LinkedIn is a great resource to further your career and grow your network. Now more than ever, it’s crucial to have a LinkedIn profile set up and active. If you don’t have a LinkedIn profile or want to know if you need to do some updates, we’re sharing some mistakes to not make when it comes to LinkedIn, here!

1. Waiting Until Your Job Search to Utilize it

When you’re actively using LinkedIn, for example posting and interacting with others, your connections will recognize you and become familiar with your online presence. This can result in future opportunities and connections. By only using LinkedIn when you are job hunting – you not only miss out on opportunities, you also lose most of the benefits of being on LinkedIn.  Build the presence beforehand, so when the time comes – it’s just about seeking and finding the right opportunity.

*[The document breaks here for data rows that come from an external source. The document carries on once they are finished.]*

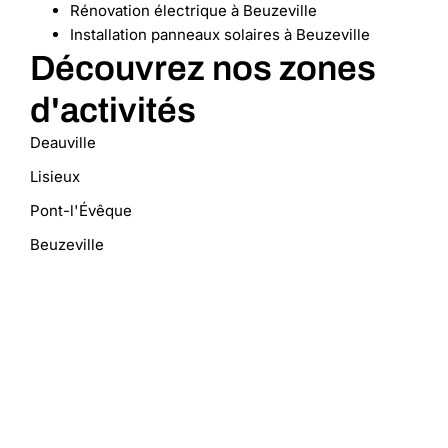
Rénovation électrique à Beuzeville
Installation panneaux solaires à Beuzeville
Découvrez nos zones
d'activités
Deauville
Lisieux
Pont-l'Évêque
Beuzeville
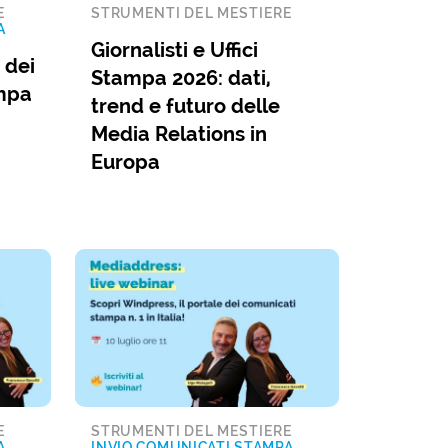
E
STRUMENTI DEL MESTIERE
A
Giornalisti e Uffici
 dei
Stampa 2026: dati,
ampa
trend e futuro delle
Media Relations in
Europa
E
STRUMENTI DEL MESTIERE
A
INVIO COMUNICATI STAMPA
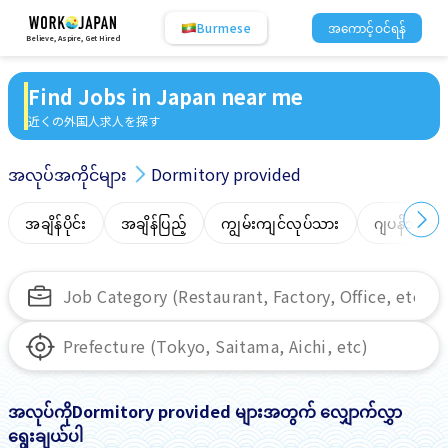
Burmese
အကောင့်ဝင်ရန်
Believe, Aspire, Get Hired
Find Jobs in Japan near me
近くの外国人求人を探す
အလုပ်အကိုင်များ
Dormitory provided
အချိန်ပိုင်း
အချိန်ပြည့်
ကျွမ်းကျင်လုပ်သား
ဂျပန်ဘာသာ
အလုပ်ကိုDormitory provided များအတွက် လျှောက်လွှာ
ရွေးချယ်ပါ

2. Not Uploading a Profile Picture

Leaving your profile photo as the default silhouette is an easy way to miss out on a lot of potential connections or opportunities. Profiles without a photo get significantly fewer views compared to those that do. If you’re going to set up a LinkedIn profile, follow through with all the necessary steps. Make sure you have a professional headshot. Something clear and bright is a good place to start.

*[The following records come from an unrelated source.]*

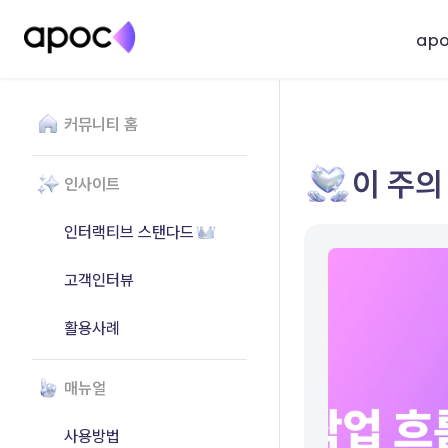
ap
커뮤니티 홈
이 주의
인사이트
인터랙티브 스탠다드
고객인터뷰
활용사례
매뉴얼
사용방법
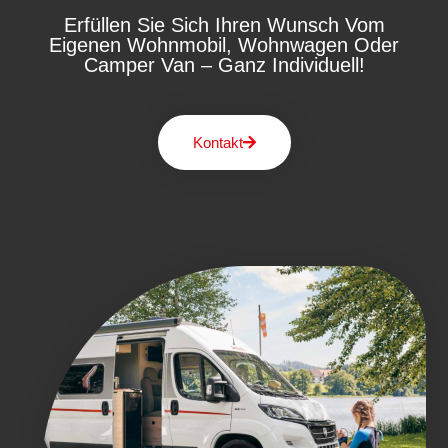
Erfüllen Sie Sich Ihren Wunsch Vom
Eigenen Wohnmobil, Wohnwagen Oder
Camper Van – Ganz Individuell!
Kontakt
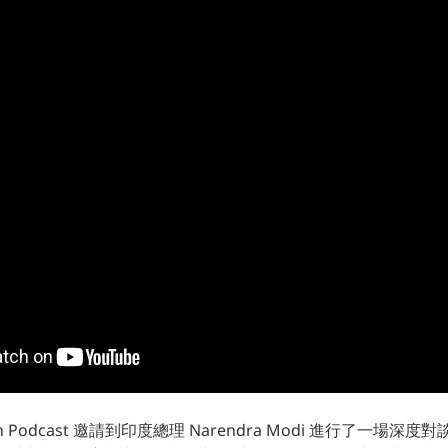
man Podcast 邀請到印度總理 Narendra Modi 進行了一場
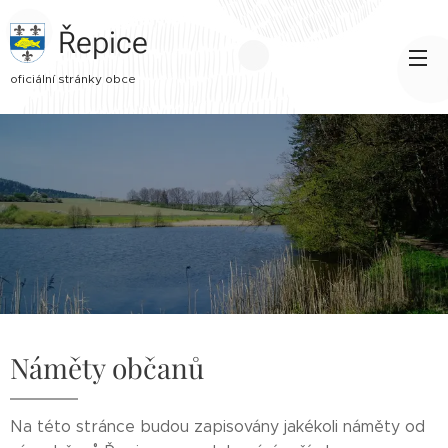
Řepice
oficiální stránky obce
Náměty občanů
Na této stránce budou zapisovány jakékoli náměty od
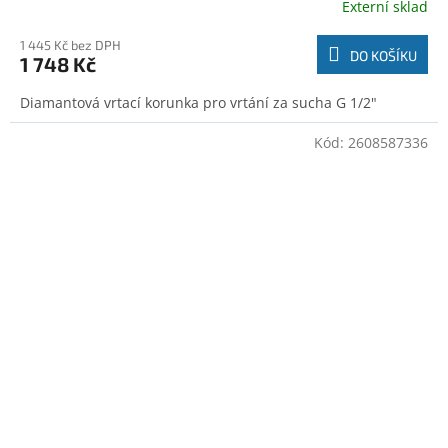
Externí sklad
1 445 Kč bez DPH
DO KOŠÍKU
1 748 Kč
Diamantová vrtací korunka pro vrtání za sucha G 1/2"
Kód:
2608587336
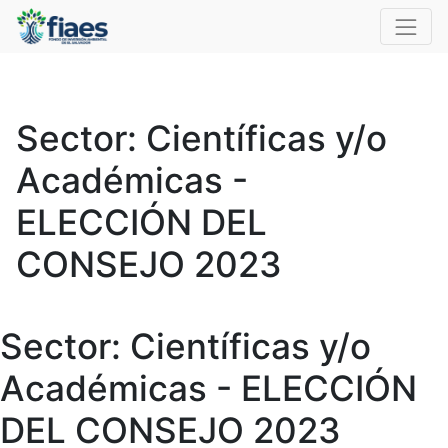
Sector: Científicas y/o
Académicas -
ELECCIÓN DEL
CONSEJO 2023
Sector: Científicas y/o
Académicas - ELECCIÓN
DEL CONSEJO 2023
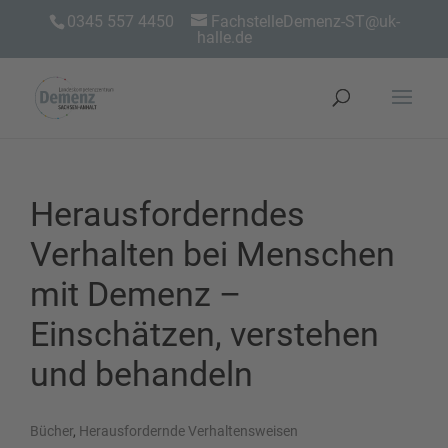
0345 557 4450
FachstelleDemenz-ST@uk-
halle.de
Herausforderndes
Verhalten bei Menschen
mit Demenz –
Einschätzen, verstehen
und behandeln
Bücher
,
Herausfordernde Verhaltensweisen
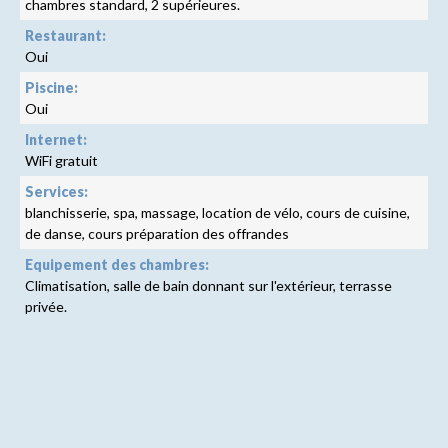
chambres standard, 2 supérieures.
Restaurant:
Oui
Piscine:
Oui
Internet:
WiFi gratuit
Services:
blanchisserie, spa, massage, location de vélo, cours de cuisine,
de danse, cours préparation des offrandes
Equipement des chambres:
Climatisation, salle de bain donnant sur l'extérieur, terrasse
privée.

3. Connecting with People You Don’t Know

If you’re new to LinkedIn, you may receive connection requests from people you don’t know. It’s easy to want to connect to boost your network, but that’s not ideal anymore. Unless you know them in some capacity, it’s not advisable to connect with them. If you think they may have a good reason to connect with them, send a message asking if they know you, or why they want to connect.  The value of your network on LinkedIn lies in the quality of those connections, not the number of connections you have.

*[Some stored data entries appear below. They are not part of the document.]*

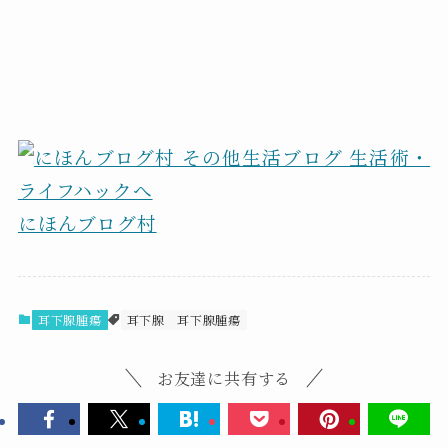
にほんブログ村
耳下腺腫瘍
耳下腺
耳下腺腫瘍
お友達に共有する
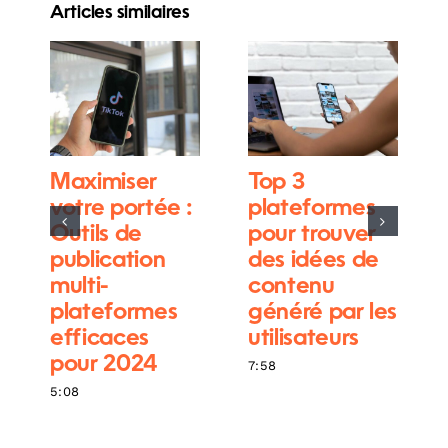
Articles similaires
Maximiser
Top 3
votre portée :
plateformes
Outils de
pour trouver
publication
des idées de
multi-
contenu
plateformes
généré par les
efficaces
utilisateurs
pour 2024
7:58
5:08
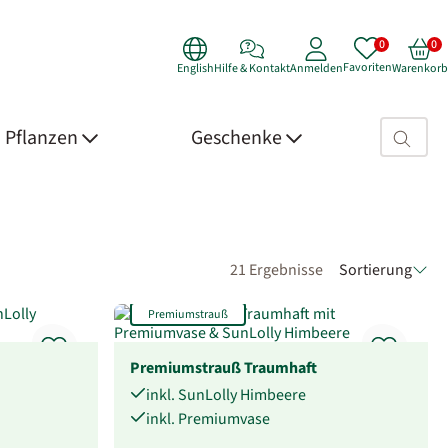
Favoriten
English
Hilfe & Kontakt
Anmelden
Warenkorb
Suchfeld>
Pflanzen
Geschenke
21 Ergebnisse
Sortierung
Premiumstrauß
Premiumstrauß Traumhaft
inkl. SunLolly Himbeere
inkl. Premiumvase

4. Using the Auto-Messages

When you do decide to connect with someone, LinkedIn will auto-fill a standard message. However, what stands out the most is a personal message. Include things like a reminder of where you met, or why you want to connect. Either way, a personal message will greatly increase the likelihood that your connection is accepted and reciprocated.

5. Asking for Something Post-Connection

It’s an exciting time when someone accepts your connection! However, if you’re looking for a favor, or to sell a product, think again. Unless you’re proving value or providing someone with an opportunity that will benefit them, asking a favor of someone immediately after connecting will likely push them away. People never like to feel used or scammed and this remains true on LinkedIn as well. If you’re asking for a favor, make sure you do it appropriately, or you might lose that connection.

6. Removing Old Jobs and Experience

Removing irrelevant work experience from a resume is beneficial in certain circumstances. By doing so this showcases the most relevant experience and appropriate skills. However, if you do this on your LinkedIn profile, you may be removing experience that although may not be relevant, the skills that can be transferred may be. Try to keep the full narrative of your career present on LinkedIn. It will help you, and a prospective hiring manager to understand your background.